Ela avalia que o passar dos anos também trouxe mudanças positivas. Mas a mulher do campo ainda enfrenta muitos desafios. “Precisamos ser fortes. Tem que dar resposta certa, tem que mostrar que é competente igual o homem, tem que bater de frente e ir à luta, senão a gente não consegue chegar lá”, reforça. Já a agricultora Cristiane explica que o olhar feminino é diferente, em sua opinião as mulheres têm uma visão mais ampla. “Porque a mulher dá conta de tudo, do filho, da casa e do marido”.
Por outro lado, a engenheira agrônoma Adriana Modolon reforça que apesar disso, o papel feminino na rizicultura muitas vezes não é contabilizado. Ela observa que as mulheres contribuem de forma significativa em diversas atividades, mas seu trabalho tende a ser invisibilizado nos registros formais.
Diante desse cenário, a Epagri tem desenvolvido projetos como o “Mulheres em Ação Flor-E-Ser”. A iniciativa, direcionada às agricultoras, promove a capacitação técnica, fortalecimento da autonomia financeira, incentivo ao protagonismo e facilitação do acesso às políticas públicas. Adriana detalha que na região, a ação acontece no Centro de Treinamento de Araranguá (Cetrar).

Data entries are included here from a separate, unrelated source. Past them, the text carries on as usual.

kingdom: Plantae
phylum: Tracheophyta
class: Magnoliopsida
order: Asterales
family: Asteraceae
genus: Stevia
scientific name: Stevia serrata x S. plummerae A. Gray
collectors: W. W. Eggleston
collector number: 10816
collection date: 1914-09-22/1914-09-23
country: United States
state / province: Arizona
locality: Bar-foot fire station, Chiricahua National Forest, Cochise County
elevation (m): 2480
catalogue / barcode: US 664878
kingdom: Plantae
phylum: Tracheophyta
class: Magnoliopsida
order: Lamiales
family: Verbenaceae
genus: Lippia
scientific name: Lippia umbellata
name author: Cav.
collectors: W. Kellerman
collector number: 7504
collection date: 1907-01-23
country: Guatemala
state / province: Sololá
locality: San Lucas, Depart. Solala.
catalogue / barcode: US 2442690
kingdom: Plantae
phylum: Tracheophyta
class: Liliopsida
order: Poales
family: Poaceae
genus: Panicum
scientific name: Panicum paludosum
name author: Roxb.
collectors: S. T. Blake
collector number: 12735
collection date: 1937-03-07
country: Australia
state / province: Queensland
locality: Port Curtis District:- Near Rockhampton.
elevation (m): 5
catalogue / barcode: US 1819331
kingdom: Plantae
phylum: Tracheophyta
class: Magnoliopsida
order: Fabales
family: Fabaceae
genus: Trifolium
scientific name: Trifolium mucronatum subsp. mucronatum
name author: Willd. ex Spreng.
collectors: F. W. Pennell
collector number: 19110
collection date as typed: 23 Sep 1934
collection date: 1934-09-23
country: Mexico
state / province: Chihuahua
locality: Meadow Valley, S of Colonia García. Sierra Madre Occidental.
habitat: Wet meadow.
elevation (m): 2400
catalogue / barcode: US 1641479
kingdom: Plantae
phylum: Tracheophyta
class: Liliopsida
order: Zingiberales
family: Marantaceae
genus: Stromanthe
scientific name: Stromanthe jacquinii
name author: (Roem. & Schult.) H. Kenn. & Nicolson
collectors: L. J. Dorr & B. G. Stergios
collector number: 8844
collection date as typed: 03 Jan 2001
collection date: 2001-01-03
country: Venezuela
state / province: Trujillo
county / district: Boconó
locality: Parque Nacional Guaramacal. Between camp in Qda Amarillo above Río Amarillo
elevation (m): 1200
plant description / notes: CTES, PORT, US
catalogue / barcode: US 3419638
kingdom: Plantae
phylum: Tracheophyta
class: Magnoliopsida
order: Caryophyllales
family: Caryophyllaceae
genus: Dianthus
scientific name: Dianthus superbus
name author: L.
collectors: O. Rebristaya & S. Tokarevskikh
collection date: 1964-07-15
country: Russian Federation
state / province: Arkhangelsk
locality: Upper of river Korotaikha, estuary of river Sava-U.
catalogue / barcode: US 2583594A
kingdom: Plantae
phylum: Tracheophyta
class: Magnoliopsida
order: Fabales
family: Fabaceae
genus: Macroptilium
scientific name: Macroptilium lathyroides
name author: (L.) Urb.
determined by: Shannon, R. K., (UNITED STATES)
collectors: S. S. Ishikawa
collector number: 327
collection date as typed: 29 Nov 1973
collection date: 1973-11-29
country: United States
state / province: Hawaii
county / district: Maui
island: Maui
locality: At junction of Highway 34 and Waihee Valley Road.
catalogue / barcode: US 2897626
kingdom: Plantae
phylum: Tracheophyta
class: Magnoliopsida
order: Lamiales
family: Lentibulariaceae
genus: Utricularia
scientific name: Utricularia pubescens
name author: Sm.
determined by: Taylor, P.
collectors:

São dois dias por mês com uma programação que combina aulas teóricas, práticas e momentos de troca de experiências com outras mulheres do setor.
Ações como a da Epagri incentivam a participação feminina na rizicultura, não apenas em Meleiro, mas em todo o estado. “Embora ainda existam desafios limitantes, o reconhecimento do papel da mulher no setor agrícola é cada vez maior”, comenta a estudante Lara. “Na verdade, as mulheres, elas sempre estiveram lá, só não eram muitas vezes reconhecidas”, conclui Rosângela.

Texto Escrito pela acadêmica da 2º fase de Jornalismo da UniSatc Lutheska Fogaça.